Amos Jeffries [Sat, 30 May 2009 13:33:16 +0000 (01:33 +1200)]
Author: Henrik Nordstrom <henrik@henriknordstrom.net>
Bug 2481: Don't set expires: now in generated error responses
Sending Expires: "now" overrides any negative cache logics which may
be present in downstream caches and is a bad idea. Better to send
the responses without any explicit expiry information.
Amos Jeffries [Sat, 23 May 2009 02:59:52 +0000 (14:59 +1200)]
Author: Adrian Chadd <adrian@squid-cache.org>
Add in some better documentation for override-expire.
Attempt to clearly document exactly what it does - in this instance, it
enforces min age and doesn't allow the admin to enforce max-age -
ie, truncate staleness.
Amos Jeffries [Sat, 23 May 2009 02:44:08 +0000 (14:44 +1200)]

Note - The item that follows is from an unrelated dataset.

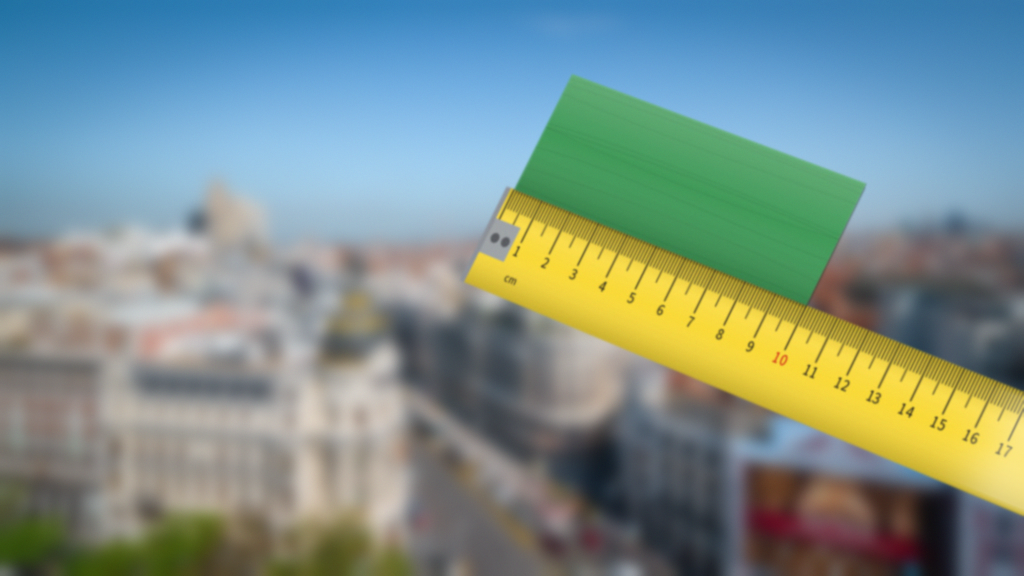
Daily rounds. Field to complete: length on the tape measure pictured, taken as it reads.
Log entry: 10 cm
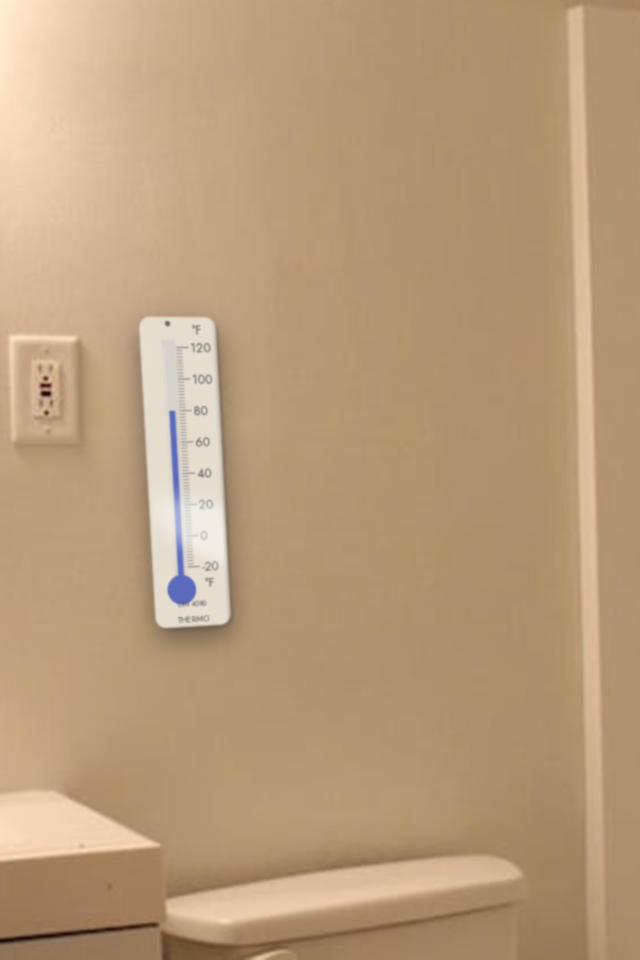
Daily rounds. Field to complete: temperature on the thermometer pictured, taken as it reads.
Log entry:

Author: Guido Serassio <serassio@squid-cache.org>
Windows port: Fix improper access permissions to registry and DNS parsing from registry
- RegOpenKey() always try to open registry keys in full control mode, even if not needed.
This could make Squid to fail when running as a non privileged user. RegOpenKeyEx() allow to
specify only the needed priviledge and now is used instead.
- When parsing DNS setting into registry, a fixed size loop was used. Now the loop count is
dynamic.
Amos Jeffries [Sat, 23 May 2009 02:09:53 +0000 (14:09 +1200)]
Replace assert with NOP action in hash free.
This resolves one small coverity itch.
When nothing to free we don't really need to care, we do need to act
safely and not try to actually action the free though.